Reading Was Her Passion
Several weeks ago, I wrote about a new release, The Book That Changed My Life, 71 Remarkable Writers Celebrate the Books that Matter Most to Them. If you missed this entry, I recommend you follow the link because I show how the book evolved and the cover changed as they were putting it together. I had not read the book until the last few days when I’ve been traveling. I’m always interested to learn how the printed page affects readers—and that is the focus of this particular book. The contributors were each writers who had appeared at R. J. Julia Booksellers in Madison, Connecticut. This book celebrates 15 years of business for this bookseller and Roxanne J. Coady asked these writers to tell a story about a book that changed their lives as a celebration—and reminder about the power of books to change lives.

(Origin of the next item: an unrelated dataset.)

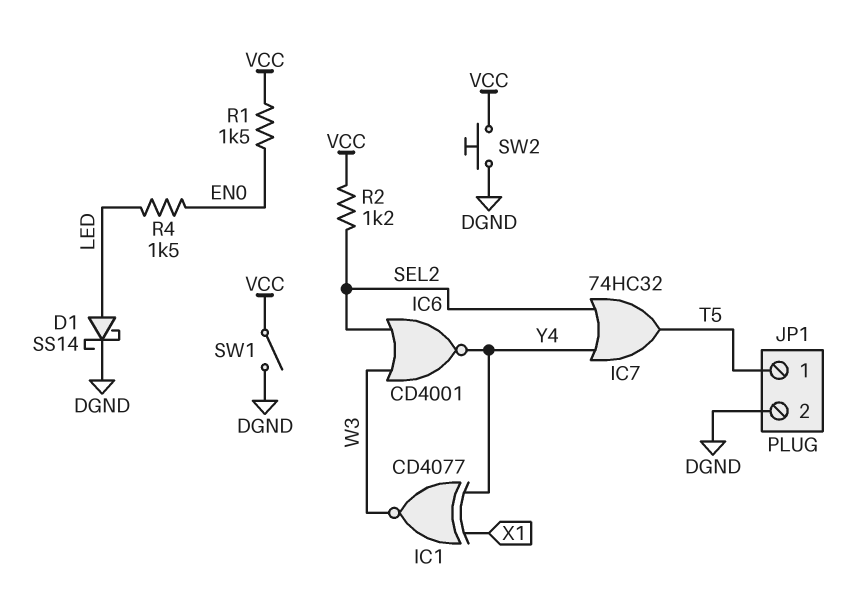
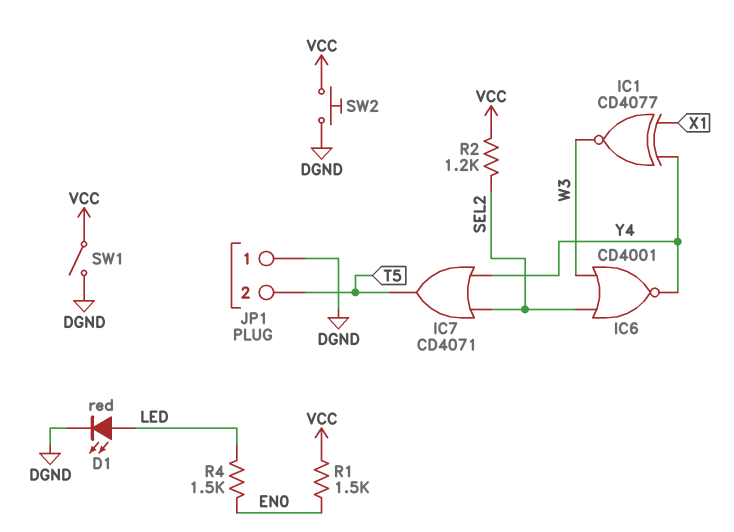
D1: schottky SS14 (A LED, K DGND) -> LED red (A LED, K DGND)
IC7: OR 74HC32 (in SEL2, in Y4, out T5) -> OR CD4071 (in SEL2, in Y4, out T5)
JP1 pin 1: T5 -> DGND
JP1 pin 2: DGND -> T5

The introduction explains the royalty for The Book That Changed My Life goes to buy new books for a program Coady began called Read to Grow,which provides books for parents to share with their children. The individual stories are fascinating from many unfamiliar authors to me. The writer’s choice for a book was interesting—such as Senator Joseph Lieberman (remember it’s a Connecticut bookstore) who selected the Bible or another Senator John McCain selected Ernest Hemingway’s For Whom the Bell Tolls.
The story which I want to highlight in this entry isn’t from one of those writers—but it’s from the editor of the book in her introduction. Bookseller Roxanne J. Coady explains how from a young age reading was her passion. And when she opened R. J. Julia Booksellers, “my dream was that the store would be a place where words mattered, where people would gather, where writer could meet reader, and where our staff would work hard to put the right book in the right hand. Dreams can come true. R. J. Julia has now been welcoming readers and writes for sixteen years. Every day in the store we see how books change lives, in big ways and small, from the simple desire to spend a few quiet hours in a comfy chair, swept away by a story, to the profound realization that the reader is not alone in the world, that there is someone else like him or her, someone who has faced the same fears, the same confusions, the same grief, the same joys. Reading is a way to live more lives, to experience more worlds, to meet people we care about and want to know more about, to understand others and develop a compassion for what they confront and endure. It is a way to learn how to knit or build a house or solve an equation, a way to be moved to laughter and wonder and learn how to live.”
I loved reading this slim volume. I wanted this entry to celebrate the passion of reading. Throughout the majority of today I will be in a board meeting with my colleagues at the American Society of Journalists and Authors as we discuss the society’s business. Then early Sunday morning I take off toward home. It’s been a good week on the road but I’m eager to be back in Arizona.